LUGAR DEPOIS DA MORTE
Muitas vezes perguntas, na Terra, para onde seguirás, quando a morte venha a surgir…
Anseias, decerto, a ilha do repouso ou o lar da união com aqueles que mais amas…
Sonhas o acesso à felicidade, à maneira da criança que suspira pelo colo materno…
Isso, porém, é fácil de conhecer.
Toda pessoa humana é aprendiz na escola da evolução, sob o uniforme da carne, constrangida ao cumprimento de certas obrigações:
– nos compromissos no plano familiar;
– nas responsabilidades da vida pública;
– no campo dos negócios materiais;
– na luta pelo próprio sustento…
O dever, no entanto, é impositivo da educação que nos obriga a parecer o que ainda não somos, para sermos, em liberdade, aquilo que realmente devemos ser.

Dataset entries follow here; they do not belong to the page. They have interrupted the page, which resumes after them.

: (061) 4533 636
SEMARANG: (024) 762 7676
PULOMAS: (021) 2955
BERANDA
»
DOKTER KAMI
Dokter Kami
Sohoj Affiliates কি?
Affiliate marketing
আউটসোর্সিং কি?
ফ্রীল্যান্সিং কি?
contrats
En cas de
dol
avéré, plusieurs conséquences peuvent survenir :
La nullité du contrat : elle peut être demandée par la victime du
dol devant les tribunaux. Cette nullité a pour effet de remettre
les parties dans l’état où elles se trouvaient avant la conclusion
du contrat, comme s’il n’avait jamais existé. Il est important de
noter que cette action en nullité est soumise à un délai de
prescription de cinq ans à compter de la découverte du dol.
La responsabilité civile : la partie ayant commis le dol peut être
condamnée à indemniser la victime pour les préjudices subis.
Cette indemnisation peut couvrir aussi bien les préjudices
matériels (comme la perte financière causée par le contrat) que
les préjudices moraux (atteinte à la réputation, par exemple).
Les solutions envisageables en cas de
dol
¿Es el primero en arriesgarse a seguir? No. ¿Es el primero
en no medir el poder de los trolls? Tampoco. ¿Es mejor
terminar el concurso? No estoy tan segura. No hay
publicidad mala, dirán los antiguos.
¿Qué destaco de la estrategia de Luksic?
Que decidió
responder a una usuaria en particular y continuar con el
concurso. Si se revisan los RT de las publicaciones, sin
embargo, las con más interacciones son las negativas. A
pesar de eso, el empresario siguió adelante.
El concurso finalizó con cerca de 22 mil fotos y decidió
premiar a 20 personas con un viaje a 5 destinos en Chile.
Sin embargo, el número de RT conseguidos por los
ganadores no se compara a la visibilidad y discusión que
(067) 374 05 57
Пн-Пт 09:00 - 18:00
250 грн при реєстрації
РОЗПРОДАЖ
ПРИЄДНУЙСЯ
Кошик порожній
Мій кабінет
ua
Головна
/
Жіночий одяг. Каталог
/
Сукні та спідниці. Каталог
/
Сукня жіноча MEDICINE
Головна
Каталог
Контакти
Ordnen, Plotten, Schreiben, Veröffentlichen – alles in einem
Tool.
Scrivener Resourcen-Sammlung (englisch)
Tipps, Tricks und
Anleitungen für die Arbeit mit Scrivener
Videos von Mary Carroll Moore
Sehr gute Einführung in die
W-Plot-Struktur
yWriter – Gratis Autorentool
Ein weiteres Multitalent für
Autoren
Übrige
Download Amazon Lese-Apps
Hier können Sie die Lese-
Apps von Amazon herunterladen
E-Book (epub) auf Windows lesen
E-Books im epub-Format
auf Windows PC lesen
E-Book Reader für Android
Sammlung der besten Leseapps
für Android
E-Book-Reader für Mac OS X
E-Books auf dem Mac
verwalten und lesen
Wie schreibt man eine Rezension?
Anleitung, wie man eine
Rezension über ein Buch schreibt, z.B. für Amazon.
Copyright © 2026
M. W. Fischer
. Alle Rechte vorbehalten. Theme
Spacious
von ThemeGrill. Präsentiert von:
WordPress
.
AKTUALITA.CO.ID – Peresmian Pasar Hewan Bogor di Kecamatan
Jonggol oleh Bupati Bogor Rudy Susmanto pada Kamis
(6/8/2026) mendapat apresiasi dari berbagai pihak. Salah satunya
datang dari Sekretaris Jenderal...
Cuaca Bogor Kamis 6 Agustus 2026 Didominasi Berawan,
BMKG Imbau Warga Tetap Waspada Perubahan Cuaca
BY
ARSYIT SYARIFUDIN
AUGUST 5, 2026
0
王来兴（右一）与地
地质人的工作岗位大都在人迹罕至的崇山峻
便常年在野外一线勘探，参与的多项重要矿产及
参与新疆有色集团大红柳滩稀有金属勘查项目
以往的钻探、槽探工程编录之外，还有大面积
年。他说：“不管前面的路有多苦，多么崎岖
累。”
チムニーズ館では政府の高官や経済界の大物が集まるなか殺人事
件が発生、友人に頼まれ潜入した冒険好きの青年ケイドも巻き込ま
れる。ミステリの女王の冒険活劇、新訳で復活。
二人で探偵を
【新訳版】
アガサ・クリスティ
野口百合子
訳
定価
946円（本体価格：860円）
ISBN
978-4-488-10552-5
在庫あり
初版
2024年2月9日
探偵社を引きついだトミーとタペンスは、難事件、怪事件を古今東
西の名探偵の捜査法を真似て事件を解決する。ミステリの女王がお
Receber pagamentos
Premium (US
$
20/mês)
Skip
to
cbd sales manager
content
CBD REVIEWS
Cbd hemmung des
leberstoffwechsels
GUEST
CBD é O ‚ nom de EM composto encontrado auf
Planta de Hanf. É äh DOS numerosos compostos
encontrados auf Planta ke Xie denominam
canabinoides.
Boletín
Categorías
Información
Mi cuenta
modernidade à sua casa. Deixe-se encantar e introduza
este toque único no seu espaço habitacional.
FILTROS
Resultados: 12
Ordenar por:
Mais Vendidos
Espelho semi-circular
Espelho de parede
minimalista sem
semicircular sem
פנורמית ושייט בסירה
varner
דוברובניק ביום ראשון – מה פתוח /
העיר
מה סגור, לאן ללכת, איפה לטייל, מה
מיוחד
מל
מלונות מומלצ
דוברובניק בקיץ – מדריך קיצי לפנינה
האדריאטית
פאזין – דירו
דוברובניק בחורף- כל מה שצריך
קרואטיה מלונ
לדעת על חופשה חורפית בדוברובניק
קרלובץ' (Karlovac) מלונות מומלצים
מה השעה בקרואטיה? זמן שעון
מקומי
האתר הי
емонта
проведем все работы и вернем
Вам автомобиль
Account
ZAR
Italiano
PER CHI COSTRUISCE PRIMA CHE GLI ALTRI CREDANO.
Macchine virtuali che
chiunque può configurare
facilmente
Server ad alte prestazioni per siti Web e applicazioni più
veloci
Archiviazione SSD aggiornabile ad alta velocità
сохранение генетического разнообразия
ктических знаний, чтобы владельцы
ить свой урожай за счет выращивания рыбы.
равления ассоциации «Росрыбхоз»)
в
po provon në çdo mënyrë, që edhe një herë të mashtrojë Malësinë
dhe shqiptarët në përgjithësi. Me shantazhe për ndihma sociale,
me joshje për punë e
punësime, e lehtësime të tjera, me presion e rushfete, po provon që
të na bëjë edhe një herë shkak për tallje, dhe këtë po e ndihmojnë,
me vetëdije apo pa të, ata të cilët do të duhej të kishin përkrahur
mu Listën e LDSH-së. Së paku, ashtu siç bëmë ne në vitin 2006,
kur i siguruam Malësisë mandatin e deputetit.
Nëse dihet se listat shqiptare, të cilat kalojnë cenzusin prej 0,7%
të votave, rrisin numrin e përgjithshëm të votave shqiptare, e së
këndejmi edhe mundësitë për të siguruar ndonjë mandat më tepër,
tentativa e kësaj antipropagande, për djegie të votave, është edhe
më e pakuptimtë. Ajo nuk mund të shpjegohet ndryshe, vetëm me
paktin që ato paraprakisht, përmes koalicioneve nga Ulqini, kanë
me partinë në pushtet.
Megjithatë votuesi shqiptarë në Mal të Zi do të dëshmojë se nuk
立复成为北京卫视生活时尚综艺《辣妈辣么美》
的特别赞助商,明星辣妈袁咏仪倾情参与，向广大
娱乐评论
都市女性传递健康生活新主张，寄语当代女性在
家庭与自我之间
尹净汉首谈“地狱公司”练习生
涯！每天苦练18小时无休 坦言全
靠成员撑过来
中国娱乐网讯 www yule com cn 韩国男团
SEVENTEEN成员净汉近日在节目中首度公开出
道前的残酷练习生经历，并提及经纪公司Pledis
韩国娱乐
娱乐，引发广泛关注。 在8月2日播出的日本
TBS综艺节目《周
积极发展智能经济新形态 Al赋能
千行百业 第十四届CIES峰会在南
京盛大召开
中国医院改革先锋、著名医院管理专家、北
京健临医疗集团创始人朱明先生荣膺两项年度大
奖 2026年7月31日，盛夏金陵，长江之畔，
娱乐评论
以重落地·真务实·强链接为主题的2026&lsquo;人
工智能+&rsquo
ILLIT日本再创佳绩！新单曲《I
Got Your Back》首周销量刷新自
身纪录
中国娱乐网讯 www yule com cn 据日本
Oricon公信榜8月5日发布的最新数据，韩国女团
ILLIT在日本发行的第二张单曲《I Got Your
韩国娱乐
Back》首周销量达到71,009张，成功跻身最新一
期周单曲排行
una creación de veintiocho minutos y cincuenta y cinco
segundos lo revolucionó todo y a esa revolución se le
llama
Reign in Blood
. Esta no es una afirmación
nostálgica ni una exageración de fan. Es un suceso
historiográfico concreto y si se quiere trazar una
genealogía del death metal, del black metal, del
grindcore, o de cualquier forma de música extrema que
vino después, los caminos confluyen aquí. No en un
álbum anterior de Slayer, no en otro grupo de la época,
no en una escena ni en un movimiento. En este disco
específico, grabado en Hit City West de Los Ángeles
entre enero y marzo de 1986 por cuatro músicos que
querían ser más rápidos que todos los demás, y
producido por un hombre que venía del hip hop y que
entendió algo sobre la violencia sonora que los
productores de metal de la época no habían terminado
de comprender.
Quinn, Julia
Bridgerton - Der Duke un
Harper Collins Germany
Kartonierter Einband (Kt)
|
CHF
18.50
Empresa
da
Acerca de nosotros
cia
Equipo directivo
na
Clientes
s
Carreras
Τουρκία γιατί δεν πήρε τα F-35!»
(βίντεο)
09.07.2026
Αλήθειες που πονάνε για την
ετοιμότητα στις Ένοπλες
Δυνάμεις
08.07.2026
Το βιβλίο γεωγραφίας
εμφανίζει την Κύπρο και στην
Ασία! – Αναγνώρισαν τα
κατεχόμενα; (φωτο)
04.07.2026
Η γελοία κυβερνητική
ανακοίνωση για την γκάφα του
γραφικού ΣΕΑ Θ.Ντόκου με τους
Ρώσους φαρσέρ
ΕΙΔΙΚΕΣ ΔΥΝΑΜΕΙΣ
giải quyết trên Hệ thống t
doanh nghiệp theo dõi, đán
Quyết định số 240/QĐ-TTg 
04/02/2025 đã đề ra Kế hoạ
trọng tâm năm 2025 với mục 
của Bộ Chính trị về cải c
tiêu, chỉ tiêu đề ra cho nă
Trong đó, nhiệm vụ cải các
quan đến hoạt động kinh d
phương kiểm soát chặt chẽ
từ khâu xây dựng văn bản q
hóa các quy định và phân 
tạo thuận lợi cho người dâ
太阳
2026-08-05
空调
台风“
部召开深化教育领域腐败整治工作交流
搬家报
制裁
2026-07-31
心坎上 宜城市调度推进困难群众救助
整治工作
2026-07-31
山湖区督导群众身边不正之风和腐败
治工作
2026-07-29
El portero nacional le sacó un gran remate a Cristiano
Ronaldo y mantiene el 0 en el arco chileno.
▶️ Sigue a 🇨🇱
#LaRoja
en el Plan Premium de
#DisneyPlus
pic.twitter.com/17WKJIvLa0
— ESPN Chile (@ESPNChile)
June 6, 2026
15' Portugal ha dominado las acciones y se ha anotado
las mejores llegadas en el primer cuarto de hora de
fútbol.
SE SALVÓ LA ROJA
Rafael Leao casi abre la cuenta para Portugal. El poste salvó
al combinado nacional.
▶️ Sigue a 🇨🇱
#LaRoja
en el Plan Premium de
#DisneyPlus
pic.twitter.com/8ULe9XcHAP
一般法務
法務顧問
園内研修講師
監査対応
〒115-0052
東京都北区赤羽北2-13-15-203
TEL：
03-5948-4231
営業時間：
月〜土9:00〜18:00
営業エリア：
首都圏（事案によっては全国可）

Não olvides, assim, enobrecer e iluminar o tempo que te pertence.
Não nos propomos nivelar homens e animais; contudo, numa comparação reconhecidamente incompleta, imaginemos seres outros da natureza trazidos ao regime do espírito encarnado na esfera física.
O cavalo atrelado ao carro, quando entregue ao descanso, corre à pastagem, onde se refocila na satisfação dos próprios impulsos. A serpente, presa para cooperar na fabricação de soro antiofídico, se for libertada, desliza para a toca, onde reconstituirá o próprio veneno. O corvo, detido para observações, quando solto, volve à imundície.
A abelha, retida em observação de apicultura, ao desembaraçar-se, torna, incontinenti, à colméia e ao trabalho. A andorinha engaiolada para estudo, tão logo se veja fora da grade, voa no rumo da primavera.
Se desejas saber quem és, observa o que pensas, quando estás sem ninguém; e se queres conhecer o lugar que te espera, depois da morte, examina o que fazes contigo mesmo nas horas livres.
Página de Chico Xavier ditada pelo Espírito Emmanuel. Livro Justiça Divina. Lição nº 34. Página 85. Estudos e Dissertações em Torno da Substância Religiosa de “O Céu e o Inferno”, de Allan Kardec. 1ª Parte, Capítulo VII, & 1. Reunião pública de 29.05.1961.